The Cambrian explosion is the 'big bang' of evolution – a period of less than five million years during which life on Earth rapidly developed both armaments and defences. Animals suddenly became both hunters and the hunted, and the number of animal groups with hard body parts mushroomed from three to 38. But why did the explosion happen when it did? Ground-breaking and accessible, In the Blink of an Eye examines the evidence demonstrating that this was the period when the eye evolved, leading to an evolutionary scramble for survival.
First published to critical acclaim in 2003. For this new edition, geological dates mentioned in the text have been adjusted. The author has, however, not incorporated new discoveries of Cambrian fossils made in the intervening 13 years, although he asserts that many of these discoveries support the thesis laid out in this book.
Andrew Parker completed his Ph.D. in Marine Biology before working as a postdoctoral fellow in Australia, Poland and the United States. He is currently a Royal Society Research Fellow in the Department of Zoology at Oxford University.
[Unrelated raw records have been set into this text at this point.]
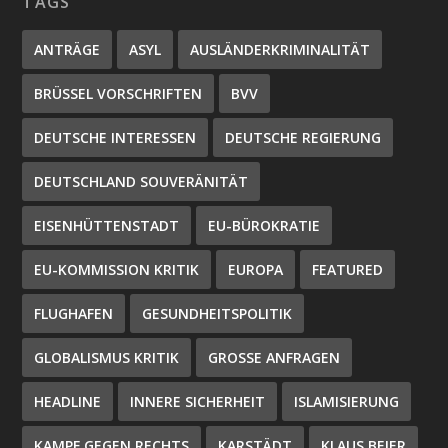
TAGS
ANTRÄGE
ASYL
AUSLÄNDERKRIMINALITÄT
BRÜSSEL VORSCHRIFTEN
BVV
DEUTSCHE INTERESSEN
DEUTSCHE REGIERUNG
DEUTSCHLAND SOUVERÄNITÄT
EISENHÜTTENSTADT
EU-BÜROKRATIE
EU-KOMMISSION KRITIK
EUROPA
FEATURED
FLUGHAFEN
GESUNDHEITSPOLITIK
GLOBALISMUS KRITIK
GROSSE ANFRAGEN
HEADLINE
INNERE SICHERHEIT
ISLAMISIERUNG
KAMPF GEGEN RECHTS
KARSTÄDT
KLAUS BEIER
"A beautifully produced account [...] [Parker] sets out his arguments meticulously and comprehensibly [...] Exhilarating."
– Sunday Telegraph
"The Cambrian explosion's explanation is the Holy Grail for palaeontologists [...] The outlines of [Parker's] argument are laid out with compelling logic and clarity, and his solution to the Cambrian mystery seems both brilliant and obvious: we must have been blind to miss it."
– Daily Telegraph
"A dazzling array of facts from optics, art history, zoology, geology and palaeontology [...] Parker's remarkable command of different lines of evidence makes a fascinating read [...] This book allows the reader to get right inside contemporary scientific debate, and leaves a vivid impression of science as a work in progress."